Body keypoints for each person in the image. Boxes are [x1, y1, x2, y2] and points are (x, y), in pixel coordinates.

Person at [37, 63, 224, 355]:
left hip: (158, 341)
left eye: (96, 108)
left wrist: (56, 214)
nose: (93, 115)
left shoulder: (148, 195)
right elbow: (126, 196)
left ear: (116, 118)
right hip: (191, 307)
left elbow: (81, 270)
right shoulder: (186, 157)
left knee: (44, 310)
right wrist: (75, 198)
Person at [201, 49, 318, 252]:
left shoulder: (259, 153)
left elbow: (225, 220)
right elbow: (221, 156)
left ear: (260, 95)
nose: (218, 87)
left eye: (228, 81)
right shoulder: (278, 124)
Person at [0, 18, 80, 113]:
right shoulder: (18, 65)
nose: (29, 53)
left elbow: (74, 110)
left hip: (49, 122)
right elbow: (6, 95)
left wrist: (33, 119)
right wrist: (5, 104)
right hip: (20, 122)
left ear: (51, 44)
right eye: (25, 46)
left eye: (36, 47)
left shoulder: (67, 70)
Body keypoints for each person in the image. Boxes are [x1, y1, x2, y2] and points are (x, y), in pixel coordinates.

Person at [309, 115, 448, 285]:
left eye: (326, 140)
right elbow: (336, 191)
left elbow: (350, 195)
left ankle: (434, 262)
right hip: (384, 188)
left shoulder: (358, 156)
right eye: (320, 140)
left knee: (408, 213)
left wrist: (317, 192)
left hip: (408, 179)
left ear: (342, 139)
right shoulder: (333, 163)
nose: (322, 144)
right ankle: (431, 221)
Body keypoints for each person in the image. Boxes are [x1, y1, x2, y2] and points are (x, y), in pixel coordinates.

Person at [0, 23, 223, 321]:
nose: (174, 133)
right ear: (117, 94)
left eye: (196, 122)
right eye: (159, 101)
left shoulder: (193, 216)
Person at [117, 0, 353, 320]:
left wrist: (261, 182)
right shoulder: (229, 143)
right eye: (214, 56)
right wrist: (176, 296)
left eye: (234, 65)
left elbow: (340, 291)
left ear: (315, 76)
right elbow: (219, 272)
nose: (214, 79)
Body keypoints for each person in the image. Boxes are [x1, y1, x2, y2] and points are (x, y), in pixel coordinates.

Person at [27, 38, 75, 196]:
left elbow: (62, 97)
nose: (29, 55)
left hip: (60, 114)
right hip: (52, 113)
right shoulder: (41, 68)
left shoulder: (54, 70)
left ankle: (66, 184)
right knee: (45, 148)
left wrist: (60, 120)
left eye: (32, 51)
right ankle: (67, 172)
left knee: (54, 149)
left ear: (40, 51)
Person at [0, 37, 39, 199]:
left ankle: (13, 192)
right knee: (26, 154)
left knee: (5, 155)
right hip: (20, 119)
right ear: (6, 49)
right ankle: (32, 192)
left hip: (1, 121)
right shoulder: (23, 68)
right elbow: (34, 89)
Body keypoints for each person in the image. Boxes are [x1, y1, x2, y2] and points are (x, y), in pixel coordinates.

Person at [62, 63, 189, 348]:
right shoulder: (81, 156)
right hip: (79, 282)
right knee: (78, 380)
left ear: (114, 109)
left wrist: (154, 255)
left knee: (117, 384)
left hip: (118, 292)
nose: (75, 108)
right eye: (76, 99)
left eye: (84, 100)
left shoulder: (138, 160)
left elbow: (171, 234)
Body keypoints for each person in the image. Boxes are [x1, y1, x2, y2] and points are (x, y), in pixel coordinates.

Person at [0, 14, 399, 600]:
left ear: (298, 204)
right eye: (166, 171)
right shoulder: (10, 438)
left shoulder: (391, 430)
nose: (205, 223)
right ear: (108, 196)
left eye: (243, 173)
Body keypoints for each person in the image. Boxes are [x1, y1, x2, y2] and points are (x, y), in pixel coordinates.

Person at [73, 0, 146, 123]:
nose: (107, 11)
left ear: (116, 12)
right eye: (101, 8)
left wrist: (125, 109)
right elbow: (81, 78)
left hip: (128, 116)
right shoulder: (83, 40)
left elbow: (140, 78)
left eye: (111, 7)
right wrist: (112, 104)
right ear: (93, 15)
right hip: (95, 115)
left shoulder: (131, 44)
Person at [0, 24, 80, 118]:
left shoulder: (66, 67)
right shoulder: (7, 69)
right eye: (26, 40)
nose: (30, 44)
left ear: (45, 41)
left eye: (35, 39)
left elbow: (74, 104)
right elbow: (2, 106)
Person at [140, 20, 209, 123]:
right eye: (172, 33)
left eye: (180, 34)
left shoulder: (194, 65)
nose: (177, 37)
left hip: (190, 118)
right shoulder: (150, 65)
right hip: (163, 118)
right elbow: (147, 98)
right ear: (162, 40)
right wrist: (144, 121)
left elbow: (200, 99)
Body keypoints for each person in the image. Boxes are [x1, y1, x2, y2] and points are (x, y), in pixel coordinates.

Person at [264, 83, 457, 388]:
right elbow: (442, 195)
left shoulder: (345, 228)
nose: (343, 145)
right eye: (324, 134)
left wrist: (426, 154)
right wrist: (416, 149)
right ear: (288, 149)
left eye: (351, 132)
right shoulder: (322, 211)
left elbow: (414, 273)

::::::::

### [TASK BRIEF]
Scan the material above for the word "ankle", and copy every line in which it is found.

### [EXERCISE SOLUTION]
left ankle: (434, 262)
right ankle: (431, 221)
left ankle: (66, 184)
right ankle: (67, 172)
left ankle: (13, 192)
right ankle: (32, 192)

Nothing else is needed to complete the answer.